What Family Members Can Do
Caring For The Caregiver
Families are the largest component of care for people with dementia, and home caregivers experience considerable stress. The health of the caregiver is essential and must not be ignored.
Research has shown that the health of the caregiver directly affects the health of the patient, the frequency of admissions to the hospital and how early he or she needs to go into care. Caregivers must seek help early and use available support systems when the need arises. To seek help is not a sign of weakness or failure in coping. It is the right thing to do.
To avoid caregiver "burnout," caregivers should be monitored regularly by a health-care provider. Prompt attention to signs of depression or exhaustion will help both the caregiver and the person being cared for.
Planning For The Future
People with dementia and their family members should try to put plans in place for the future. This will make future transitions easier and will ensure that your wishes are carried out. This should not be overwhelming — think of it as security for the future. Many professionals can guide and assist you in making these preparations.
Issues to consider include:
More than half of all people diagnosed with Alzheimer's continue to live in home settings, and 80 percent to 90 percent of these rely on family and friends for care.
However, home-care services are available. Home-care services can be nonmedical or medical. Nonmedical home-care services can include a homemaker, meals on wheels, shopping, an escort and a companion. For eligible persons, these services may be subsidized by the state. Volunteers donate some of these services. And some services must be privately purchased.
Medical home-care services include nursing, home health aide, occupational therapy, physical therapy and social work. Most medical services are covered by the state or by private insurance and are usually prescribed after hospitalization.
Social day care, which provides nonmedical care, and adult day care, which provides medical care, offer supervision and care when family and friends are not available.
Respite care is indicated when a person with dementia can no longer be left alone. Respite means "time-out." People define respite care in diverse ways. For some, it is an opportunity to be cared for — patient respite. For others, it is a bridge game, a chance to shop or visit without the demands of a restless patient — caregiver respite. Respite can be provided by family members, friends or neighbors, by trained help, in day centers, in private homes or in residential or institutional settings. Most patients will need respite care in different forms as their illnesses progress.
At some point, most caregivers and patients must face the reality of care outside the home. Residential options for people with dementia include:
- Independent living facilities — facilities that provide food, house cleaning and social events
- Assisted living facilities — facilities that provide all of the services provided by independent living facilities, plus assistance with personal care (bathing, dressing and medication reminder)
- Nursing homes — facilities that provide skilled nursing care and rehabilitation
Another housing choice for a person with dementia is a continuing-care residential community. This community consists of facilities that offer all of the above residential options; residents can move between the different levels of care, as their care needs change.
Hospice care is appropriate when the primary goal of care is comfort, not survival. Unfortunately, relatively few people with dementia participate in hospice programs. This is partly because family members or other caregivers need to enroll the patient into the program, and they may be reluctant to select an option that represents the end of the care provided by them.
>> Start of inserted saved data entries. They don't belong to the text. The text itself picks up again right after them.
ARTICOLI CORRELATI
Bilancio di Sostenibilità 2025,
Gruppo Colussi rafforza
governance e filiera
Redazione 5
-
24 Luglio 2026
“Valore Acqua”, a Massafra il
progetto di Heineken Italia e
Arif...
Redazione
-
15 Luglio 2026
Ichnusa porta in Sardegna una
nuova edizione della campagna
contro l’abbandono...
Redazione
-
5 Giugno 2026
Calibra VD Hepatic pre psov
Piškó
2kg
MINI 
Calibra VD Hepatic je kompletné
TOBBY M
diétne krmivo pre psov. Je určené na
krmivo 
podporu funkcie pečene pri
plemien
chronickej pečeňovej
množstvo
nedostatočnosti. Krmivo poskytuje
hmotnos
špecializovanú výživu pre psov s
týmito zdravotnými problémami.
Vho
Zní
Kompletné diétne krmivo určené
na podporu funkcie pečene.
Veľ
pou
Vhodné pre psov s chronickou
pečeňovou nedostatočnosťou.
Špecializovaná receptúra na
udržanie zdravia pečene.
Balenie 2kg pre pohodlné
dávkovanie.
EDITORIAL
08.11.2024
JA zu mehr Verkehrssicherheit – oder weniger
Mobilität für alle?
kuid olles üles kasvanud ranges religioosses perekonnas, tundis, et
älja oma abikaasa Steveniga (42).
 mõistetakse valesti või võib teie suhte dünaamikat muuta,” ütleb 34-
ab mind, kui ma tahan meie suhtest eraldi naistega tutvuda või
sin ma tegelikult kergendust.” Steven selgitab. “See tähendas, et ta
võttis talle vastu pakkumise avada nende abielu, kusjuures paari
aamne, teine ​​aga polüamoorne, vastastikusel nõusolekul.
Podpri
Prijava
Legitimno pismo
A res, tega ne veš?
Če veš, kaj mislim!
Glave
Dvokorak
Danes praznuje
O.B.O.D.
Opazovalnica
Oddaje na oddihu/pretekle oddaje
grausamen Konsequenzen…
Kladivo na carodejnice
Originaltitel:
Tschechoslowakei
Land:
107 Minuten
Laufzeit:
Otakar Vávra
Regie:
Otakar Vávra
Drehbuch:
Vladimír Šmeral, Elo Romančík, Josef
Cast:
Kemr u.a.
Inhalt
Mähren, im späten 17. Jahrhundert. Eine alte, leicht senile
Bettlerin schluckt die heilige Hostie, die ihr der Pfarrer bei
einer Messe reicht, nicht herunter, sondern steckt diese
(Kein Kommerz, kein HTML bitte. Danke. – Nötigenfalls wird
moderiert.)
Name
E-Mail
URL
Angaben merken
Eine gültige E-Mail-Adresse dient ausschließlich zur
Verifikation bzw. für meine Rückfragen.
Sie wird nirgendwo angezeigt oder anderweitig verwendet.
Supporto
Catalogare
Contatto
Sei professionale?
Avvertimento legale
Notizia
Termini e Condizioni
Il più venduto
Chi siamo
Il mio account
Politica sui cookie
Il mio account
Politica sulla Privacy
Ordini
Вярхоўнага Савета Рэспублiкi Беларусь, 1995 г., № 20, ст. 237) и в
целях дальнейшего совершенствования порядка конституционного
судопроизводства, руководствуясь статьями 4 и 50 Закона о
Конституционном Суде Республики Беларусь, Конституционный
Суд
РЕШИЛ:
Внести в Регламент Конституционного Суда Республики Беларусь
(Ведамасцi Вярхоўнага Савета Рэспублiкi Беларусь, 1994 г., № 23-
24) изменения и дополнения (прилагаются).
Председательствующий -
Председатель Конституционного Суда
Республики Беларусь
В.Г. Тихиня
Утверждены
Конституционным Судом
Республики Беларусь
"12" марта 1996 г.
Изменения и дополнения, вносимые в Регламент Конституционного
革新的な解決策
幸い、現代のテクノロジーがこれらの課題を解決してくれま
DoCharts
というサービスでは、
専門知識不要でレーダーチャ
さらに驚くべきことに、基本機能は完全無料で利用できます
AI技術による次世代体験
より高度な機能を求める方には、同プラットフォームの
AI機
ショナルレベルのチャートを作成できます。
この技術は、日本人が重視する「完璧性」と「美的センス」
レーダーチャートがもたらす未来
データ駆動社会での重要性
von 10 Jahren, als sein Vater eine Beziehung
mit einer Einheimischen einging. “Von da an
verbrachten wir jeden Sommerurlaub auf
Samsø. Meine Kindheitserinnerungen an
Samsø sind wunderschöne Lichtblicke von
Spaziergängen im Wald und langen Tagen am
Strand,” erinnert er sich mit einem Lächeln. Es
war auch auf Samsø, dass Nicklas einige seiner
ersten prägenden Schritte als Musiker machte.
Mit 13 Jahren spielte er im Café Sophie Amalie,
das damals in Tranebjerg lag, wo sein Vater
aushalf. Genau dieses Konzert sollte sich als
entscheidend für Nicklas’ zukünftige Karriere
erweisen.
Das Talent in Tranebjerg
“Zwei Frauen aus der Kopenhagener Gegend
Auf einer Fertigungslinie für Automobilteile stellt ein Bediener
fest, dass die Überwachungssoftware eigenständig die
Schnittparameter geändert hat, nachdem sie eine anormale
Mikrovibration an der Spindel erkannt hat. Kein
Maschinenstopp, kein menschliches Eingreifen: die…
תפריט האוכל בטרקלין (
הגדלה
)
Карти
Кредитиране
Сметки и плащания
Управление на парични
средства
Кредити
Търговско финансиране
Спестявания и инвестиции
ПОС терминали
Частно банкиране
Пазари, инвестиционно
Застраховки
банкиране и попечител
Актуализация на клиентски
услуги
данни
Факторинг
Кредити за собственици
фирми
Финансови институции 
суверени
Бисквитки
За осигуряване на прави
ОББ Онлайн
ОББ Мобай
If you would like hospice care, then be sure to put this in your advance directive, thereby making the decision easier for loved ones.
A health care proxy is the person you choose to make medical decisions on your behalf should the time come when you are not able. You should choose your proxy carefully and while you still have good cognitive function.
An advance directive is a written document that details your wishes regarding your future medical treatment. Specifically, it should detail your wishes concerning:
- Cardiac resuscitation
- Artificial life support
- Tube feeding
- Hospitalization for life-threatening conditions
- The use of antibiotics for life-threatening infections
Some patients find it useful to meet with their caregivers and medical team to discuss their wishes. Unfortunately, too many patients do not take the time to create an advance directive, putting decision-related strain on loved ones. So take the time to create this document. You can make changes to your advance directive at any time.
Although an advance directive does not require any legal input, you must include your name (printed), your signature and the date for the document to be legally binding. Also, laws vary from state to state. Therefore, it is important to seek advice about your own state's law.
There are several legal issues for the person with dementia to address, including a will, a living will and power of attorney. A will determines who manages your estate in the event of your death. A living will, similar to an advance directive, outlines your wishes regarding your medical treatment, such as artificial life support and resuscitation orders. Power of attorney is the person you designate to make legal and medical decisions on your behalf when you are no longer able. These all-important issues should be given much thought and consideration. Reviewing your choices with an attorney will help to guarantee that your choices are legally binding.